YOUR GOAL: The entries below should be set down again exactly, with every picture left out.

[Dataset entries]
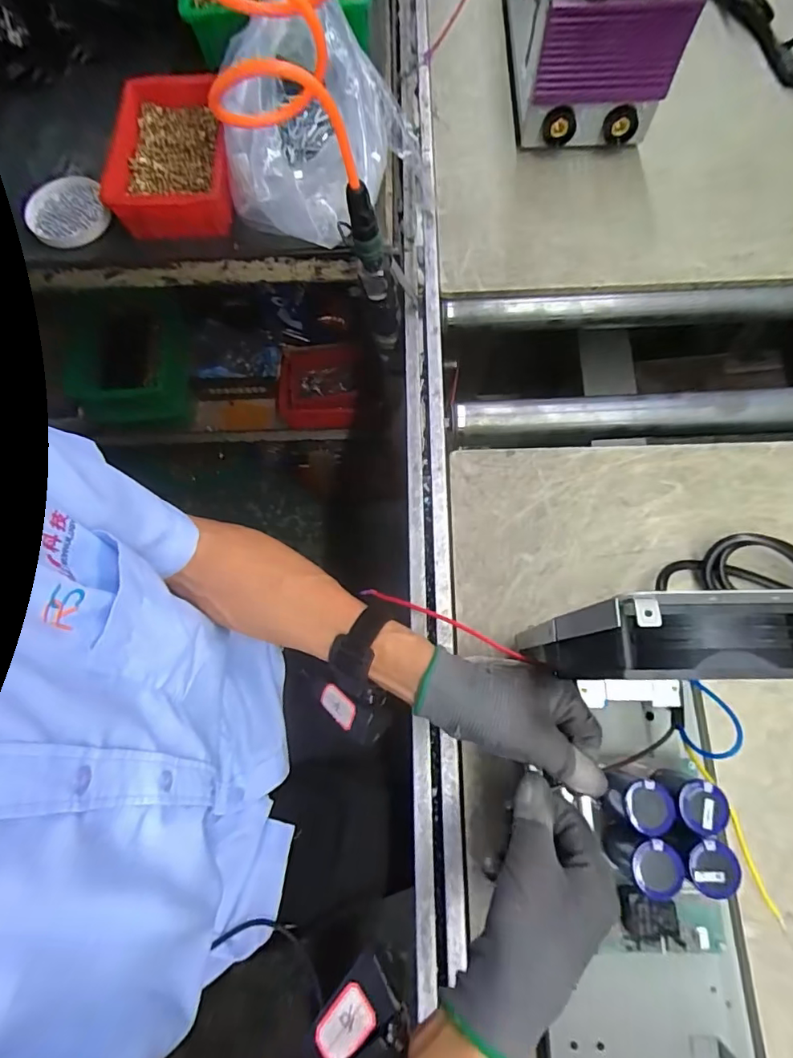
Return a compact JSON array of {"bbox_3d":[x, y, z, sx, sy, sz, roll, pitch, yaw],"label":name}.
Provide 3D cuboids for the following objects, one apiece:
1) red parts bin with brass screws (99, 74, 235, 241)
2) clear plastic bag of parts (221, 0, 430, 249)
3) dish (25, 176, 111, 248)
[{"bbox_3d":[-0.272,-0.445,0.608,0.146,0.056,0.200,-9,73,-1],"label":"red parts bin with brass screws"},{"bbox_3d":[-0.091,-0.448,0.575,0.207,0.129,0.215,32,77,11],"label":"clear plastic bag of parts"},{"bbox_3d":[-0.406,-0.389,0.621,0.093,0.012,0.108,-25,74,-5],"label":"dish"}]

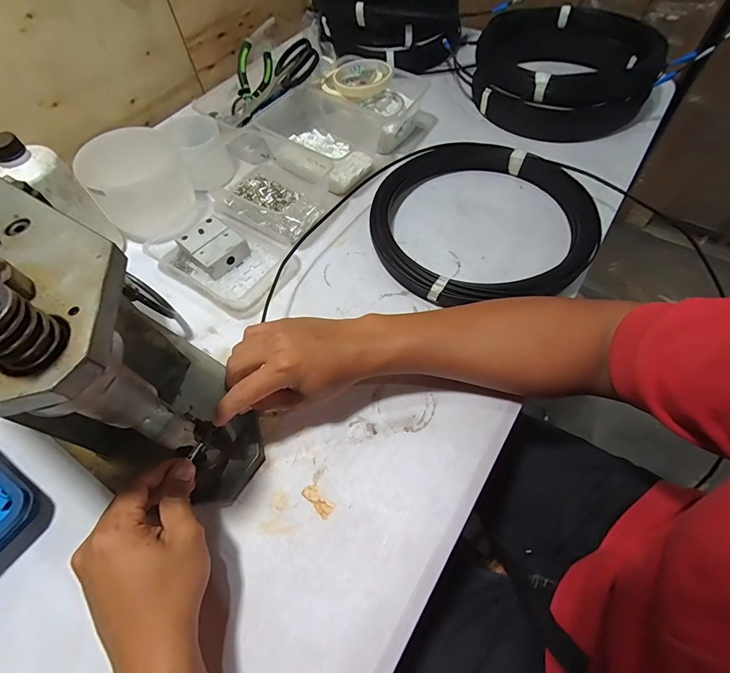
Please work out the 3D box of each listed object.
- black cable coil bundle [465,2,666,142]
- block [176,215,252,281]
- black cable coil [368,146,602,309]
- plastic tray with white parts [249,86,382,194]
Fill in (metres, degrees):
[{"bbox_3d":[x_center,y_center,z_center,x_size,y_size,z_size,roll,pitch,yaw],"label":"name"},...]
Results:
[{"bbox_3d":[0.339,-0.451,0.636,0.285,0.096,0.270,27,64,18],"label":"black cable coil bundle"},{"bbox_3d":[-0.199,-0.119,0.494,0.068,0.031,0.061,37,67,22],"label":"block"},{"bbox_3d":[0.146,-0.160,0.495,0.275,0.047,0.279,-1,59,2],"label":"black cable coil"},{"bbox_3d":[-0.076,-0.312,0.583,0.193,0.068,0.145,32,65,20],"label":"plastic tray with white parts"}]

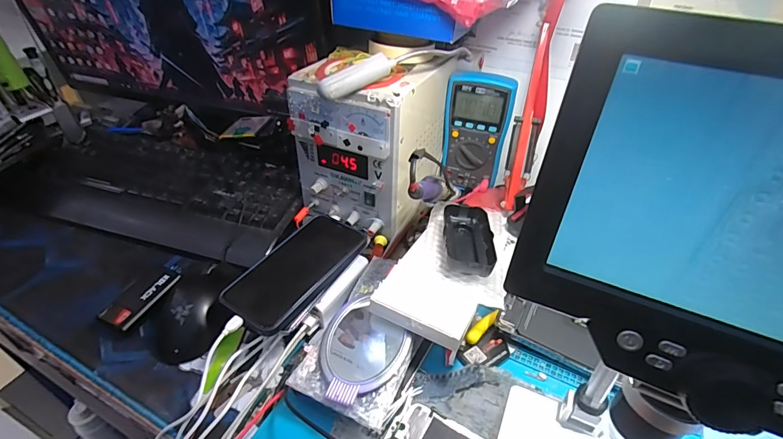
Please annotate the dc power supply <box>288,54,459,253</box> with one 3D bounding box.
[{"bbox_3d":[-0.020,-0.114,0.543,0.139,0.180,0.183,19,46,22],"label":"dc power supply"}]

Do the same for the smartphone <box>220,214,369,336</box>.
[{"bbox_3d":[-0.103,0.052,0.453,0.083,0.010,0.159,25,49,26],"label":"smartphone"}]

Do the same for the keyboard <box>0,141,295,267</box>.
[{"bbox_3d":[-0.349,-0.050,0.617,0.444,0.024,0.182,12,44,16],"label":"keyboard"}]

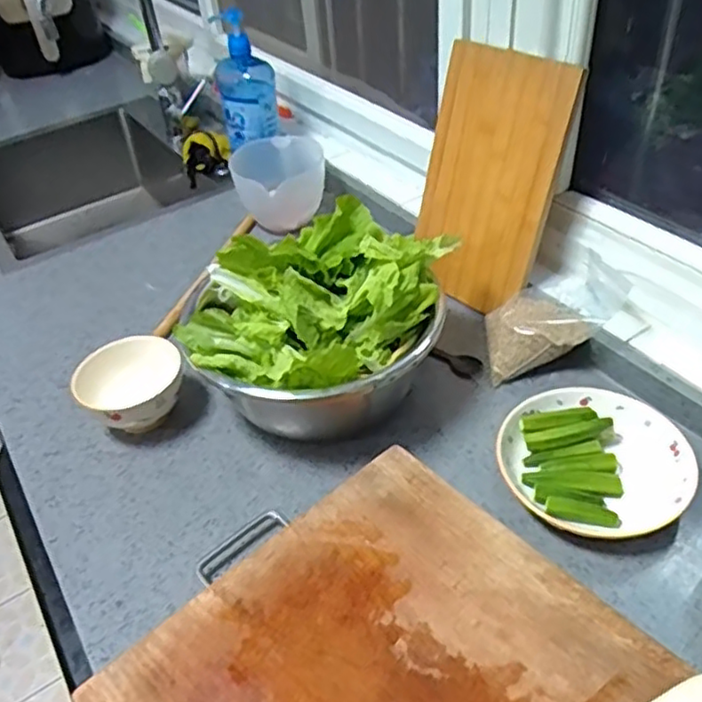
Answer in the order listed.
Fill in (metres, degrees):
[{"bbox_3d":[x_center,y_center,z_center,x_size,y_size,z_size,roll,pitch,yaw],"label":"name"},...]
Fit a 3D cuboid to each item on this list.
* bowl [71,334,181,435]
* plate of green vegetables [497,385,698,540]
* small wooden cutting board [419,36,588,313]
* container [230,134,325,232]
[{"bbox_3d":[-0.237,0.046,0.750,0.110,0.065,0.117,-4,41,3],"label":"bowl"},{"bbox_3d":[0.232,0.102,0.647,0.162,0.042,0.167,-4,41,3],"label":"plate of green vegetables"},{"bbox_3d":[0.155,-0.198,0.796,0.015,0.280,0.169,-14,37,-42],"label":"small wooden cutting board"},{"bbox_3d":[-0.109,-0.256,1.033,0.137,0.085,0.141,-13,41,-8],"label":"container"}]

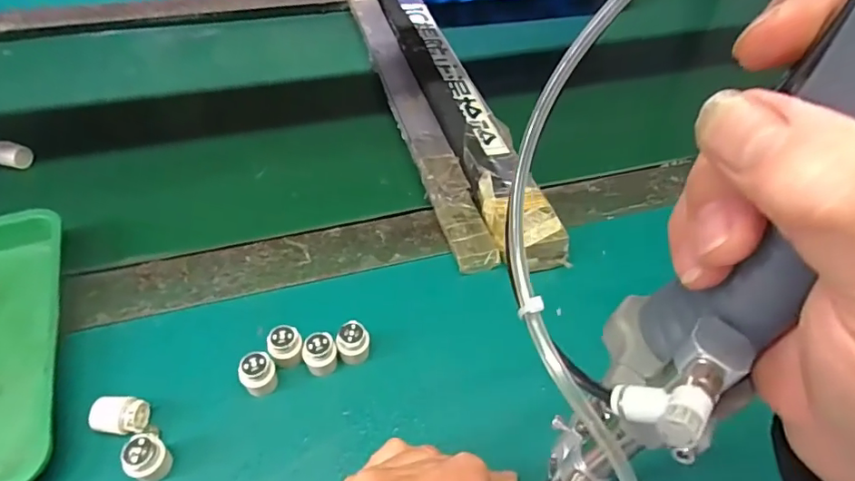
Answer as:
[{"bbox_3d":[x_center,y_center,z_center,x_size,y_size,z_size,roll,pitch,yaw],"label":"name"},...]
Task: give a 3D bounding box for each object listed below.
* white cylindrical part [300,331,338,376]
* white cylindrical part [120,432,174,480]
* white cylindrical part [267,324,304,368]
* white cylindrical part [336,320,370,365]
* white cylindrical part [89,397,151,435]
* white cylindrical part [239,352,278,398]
[{"bbox_3d":[-0.070,0.075,0.340,0.021,0.026,0.018,-18,52,-18],"label":"white cylindrical part"},{"bbox_3d":[-0.158,0.123,0.293,0.017,0.027,0.021,25,52,18],"label":"white cylindrical part"},{"bbox_3d":[-0.093,0.071,0.342,0.021,0.026,0.019,-11,51,-13],"label":"white cylindrical part"},{"bbox_3d":[-0.049,0.069,0.346,0.021,0.026,0.019,-24,54,-22],"label":"white cylindrical part"},{"bbox_3d":[-0.184,0.104,0.310,0.029,0.016,0.019,3,49,-1],"label":"white cylindrical part"},{"bbox_3d":[-0.107,0.085,0.328,0.021,0.026,0.018,-26,55,-24],"label":"white cylindrical part"}]

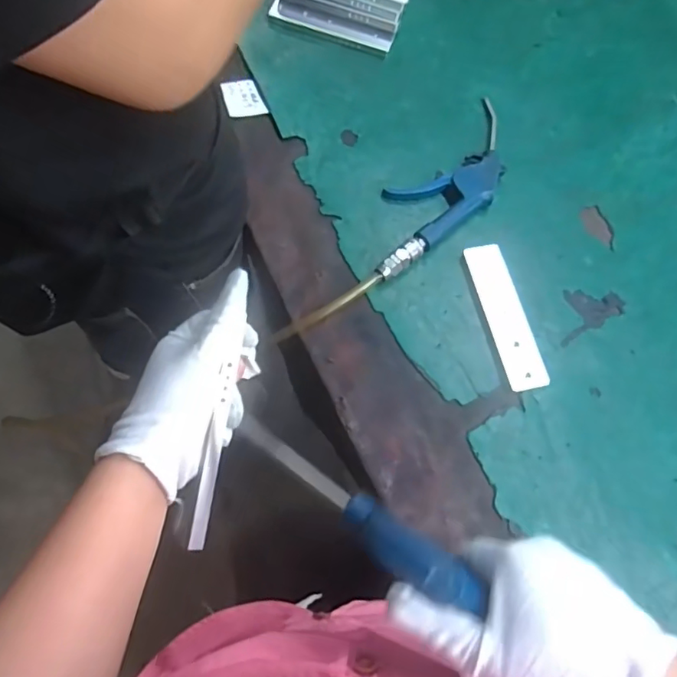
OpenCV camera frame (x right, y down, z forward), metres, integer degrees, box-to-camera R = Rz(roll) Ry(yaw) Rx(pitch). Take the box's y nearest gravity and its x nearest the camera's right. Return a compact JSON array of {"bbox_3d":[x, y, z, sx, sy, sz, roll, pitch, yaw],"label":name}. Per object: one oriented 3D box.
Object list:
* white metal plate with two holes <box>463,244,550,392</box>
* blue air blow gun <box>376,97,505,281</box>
[{"bbox_3d":[0.168,-0.023,0.568,0.038,0.012,0.155,-12,70,-7],"label":"white metal plate with two holes"},{"bbox_3d":[0.119,-0.166,0.612,0.089,0.023,0.264,40,73,12],"label":"blue air blow gun"}]

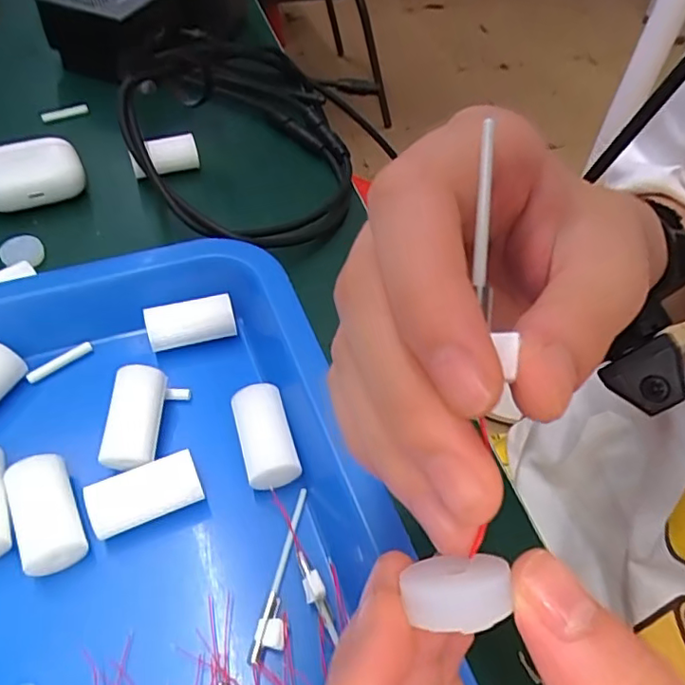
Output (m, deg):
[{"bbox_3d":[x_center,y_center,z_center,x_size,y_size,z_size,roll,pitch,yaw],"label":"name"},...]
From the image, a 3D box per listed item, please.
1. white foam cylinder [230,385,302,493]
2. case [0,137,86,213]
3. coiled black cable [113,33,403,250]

RESPONSE TO THIS TASK:
Return a compact JSON array of {"bbox_3d":[x, y, z, sx, sy, sz, roll, pitch, yaw],"label":name}.
Provide 3D cuboids for the following objects, one apiece:
1) red parts bin with brass screws (99, 74, 235, 241)
2) clear plastic bag of parts (221, 0, 430, 249)
3) dish (25, 176, 111, 248)
[{"bbox_3d":[-0.272,-0.445,0.608,0.146,0.056,0.200,-9,73,-1],"label":"red parts bin with brass screws"},{"bbox_3d":[-0.091,-0.448,0.575,0.207,0.129,0.215,32,77,11],"label":"clear plastic bag of parts"},{"bbox_3d":[-0.406,-0.389,0.621,0.093,0.012,0.108,-25,74,-5],"label":"dish"}]

Please work out the 3D box of each listed object.
- black cable coil bundle [465,2,666,142]
- block [176,215,252,281]
- black cable coil [368,146,602,309]
- plastic tray with white parts [249,86,382,194]
Fill in (metres, degrees):
[{"bbox_3d":[x_center,y_center,z_center,x_size,y_size,z_size,roll,pitch,yaw],"label":"name"},...]
Results:
[{"bbox_3d":[0.339,-0.451,0.636,0.285,0.096,0.270,27,64,18],"label":"black cable coil bundle"},{"bbox_3d":[-0.199,-0.119,0.494,0.068,0.031,0.061,37,67,22],"label":"block"},{"bbox_3d":[0.146,-0.160,0.495,0.275,0.047,0.279,-1,59,2],"label":"black cable coil"},{"bbox_3d":[-0.076,-0.312,0.583,0.193,0.068,0.145,32,65,20],"label":"plastic tray with white parts"}]

Please annotate the dc power supply <box>288,54,459,253</box> with one 3D bounding box.
[{"bbox_3d":[-0.020,-0.114,0.543,0.139,0.180,0.183,19,46,22],"label":"dc power supply"}]

Do the same for the smartphone <box>220,214,369,336</box>.
[{"bbox_3d":[-0.103,0.052,0.453,0.083,0.010,0.159,25,49,26],"label":"smartphone"}]

Do the same for the keyboard <box>0,141,295,267</box>.
[{"bbox_3d":[-0.349,-0.050,0.617,0.444,0.024,0.182,12,44,16],"label":"keyboard"}]

Answer in the order listed.
Fill in (metres, degrees):
[{"bbox_3d":[x_center,y_center,z_center,x_size,y_size,z_size,roll,pitch,yaw],"label":"name"},...]
Fit a 3D cuboid to each item on this list.
* bowl [71,334,181,435]
* plate of green vegetables [497,385,698,540]
* small wooden cutting board [419,36,588,313]
* container [230,134,325,232]
[{"bbox_3d":[-0.237,0.046,0.750,0.110,0.065,0.117,-4,41,3],"label":"bowl"},{"bbox_3d":[0.232,0.102,0.647,0.162,0.042,0.167,-4,41,3],"label":"plate of green vegetables"},{"bbox_3d":[0.155,-0.198,0.796,0.015,0.280,0.169,-14,37,-42],"label":"small wooden cutting board"},{"bbox_3d":[-0.109,-0.256,1.033,0.137,0.085,0.141,-13,41,-8],"label":"container"}]

Answer as:
[{"bbox_3d":[x_center,y_center,z_center,x_size,y_size,z_size,roll,pitch,yaw],"label":"name"},...]
Task: give a 3D bounding box for each object listed below.
* white cylindrical part [300,331,338,376]
* white cylindrical part [120,432,174,480]
* white cylindrical part [267,324,304,368]
* white cylindrical part [336,320,370,365]
* white cylindrical part [89,397,151,435]
* white cylindrical part [239,352,278,398]
[{"bbox_3d":[-0.070,0.075,0.340,0.021,0.026,0.018,-18,52,-18],"label":"white cylindrical part"},{"bbox_3d":[-0.158,0.123,0.293,0.017,0.027,0.021,25,52,18],"label":"white cylindrical part"},{"bbox_3d":[-0.093,0.071,0.342,0.021,0.026,0.019,-11,51,-13],"label":"white cylindrical part"},{"bbox_3d":[-0.049,0.069,0.346,0.021,0.026,0.019,-24,54,-22],"label":"white cylindrical part"},{"bbox_3d":[-0.184,0.104,0.310,0.029,0.016,0.019,3,49,-1],"label":"white cylindrical part"},{"bbox_3d":[-0.107,0.085,0.328,0.021,0.026,0.018,-26,55,-24],"label":"white cylindrical part"}]

OpenCV camera frame (x right, y down, z forward), metres, integer degrees, box-to-camera R = Rz(roll) Ry(yaw) Rx(pitch). Take the box's y nearest gravity and its x nearest the camera's right. Return a compact JSON array of {"bbox_3d":[x, y, z, sx, sy, sz, roll, pitch, yaw],"label":name}. Per object: one oriented 3D box.
Object list:
* white metal plate with two holes <box>463,244,550,392</box>
* blue air blow gun <box>376,97,505,281</box>
[{"bbox_3d":[0.168,-0.023,0.568,0.038,0.012,0.155,-12,70,-7],"label":"white metal plate with two holes"},{"bbox_3d":[0.119,-0.166,0.612,0.089,0.023,0.264,40,73,12],"label":"blue air blow gun"}]

Output (m, deg):
[{"bbox_3d":[x_center,y_center,z_center,x_size,y_size,z_size,roll,pitch,yaw],"label":"name"},...]
From the image, a 3D box per listed item, please.
1. white foam cylinder [230,385,302,493]
2. case [0,137,86,213]
3. coiled black cable [113,33,403,250]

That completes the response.